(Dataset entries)
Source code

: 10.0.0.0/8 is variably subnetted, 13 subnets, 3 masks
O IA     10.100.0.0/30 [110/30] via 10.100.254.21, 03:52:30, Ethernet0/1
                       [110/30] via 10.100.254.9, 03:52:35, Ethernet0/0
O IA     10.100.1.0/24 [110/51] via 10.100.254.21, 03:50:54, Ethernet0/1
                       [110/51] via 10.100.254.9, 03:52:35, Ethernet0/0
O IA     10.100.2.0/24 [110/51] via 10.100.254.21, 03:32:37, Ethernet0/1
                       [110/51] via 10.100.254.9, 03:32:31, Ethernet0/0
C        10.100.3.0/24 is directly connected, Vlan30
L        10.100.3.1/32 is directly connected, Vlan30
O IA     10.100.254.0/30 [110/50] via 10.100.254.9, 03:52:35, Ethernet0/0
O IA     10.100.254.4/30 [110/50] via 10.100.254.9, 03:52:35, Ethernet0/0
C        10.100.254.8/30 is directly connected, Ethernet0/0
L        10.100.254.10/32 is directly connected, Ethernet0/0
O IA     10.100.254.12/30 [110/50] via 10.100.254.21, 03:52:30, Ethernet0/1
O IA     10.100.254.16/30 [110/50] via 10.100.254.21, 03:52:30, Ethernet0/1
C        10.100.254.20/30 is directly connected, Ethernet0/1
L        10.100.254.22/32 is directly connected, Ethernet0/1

• **TASK**
Copy every one of the records above line for line, changing nothing.

• **SOLUTION FOR THIS EXERCISE**
Source code

: 10.0.0.0/8 is variably subnetted, 13 subnets, 3 masks
O IA     10.100.0.0/30 [110/30] via 10.100.254.21, 03:52:30, Ethernet0/1
                       [110/30] via 10.100.254.9, 03:52:35, Ethernet0/0
O IA     10.100.1.0/24 [110/51] via 10.100.254.21, 03:50:54, Ethernet0/1
                       [110/51] via 10.100.254.9, 03:52:35, Ethernet0/0
O IA     10.100.2.0/24 [110/51] via 10.100.254.21, 03:32:37, Ethernet0/1
                       [110/51] via 10.100.254.9, 03:32:31, Ethernet0/0
C        10.100.3.0/24 is directly connected, Vlan30
L        10.100.3.1/32 is directly connected, Vlan30
O IA     10.100.254.0/30 [110/50] via 10.100.254.9, 03:52:35, Ethernet0/0
O IA     10.100.254.4/30 [110/50] via 10.100.254.9, 03:52:35, Ethernet0/0
C        10.100.254.8/30 is directly connected, Ethernet0/0
L        10.100.254.10/32 is directly connected, Ethernet0/0
O IA     10.100.254.12/30 [110/50] via 10.100.254.21, 03:52:30, Ethernet0/1
O IA     10.100.254.16/30 [110/50] via 10.100.254.21, 03:52:30, Ethernet0/1
C        10.100.254.20/30 is directly connected, Ethernet0/1
L        10.100.254.22/32 is directly connected, Ethernet0/1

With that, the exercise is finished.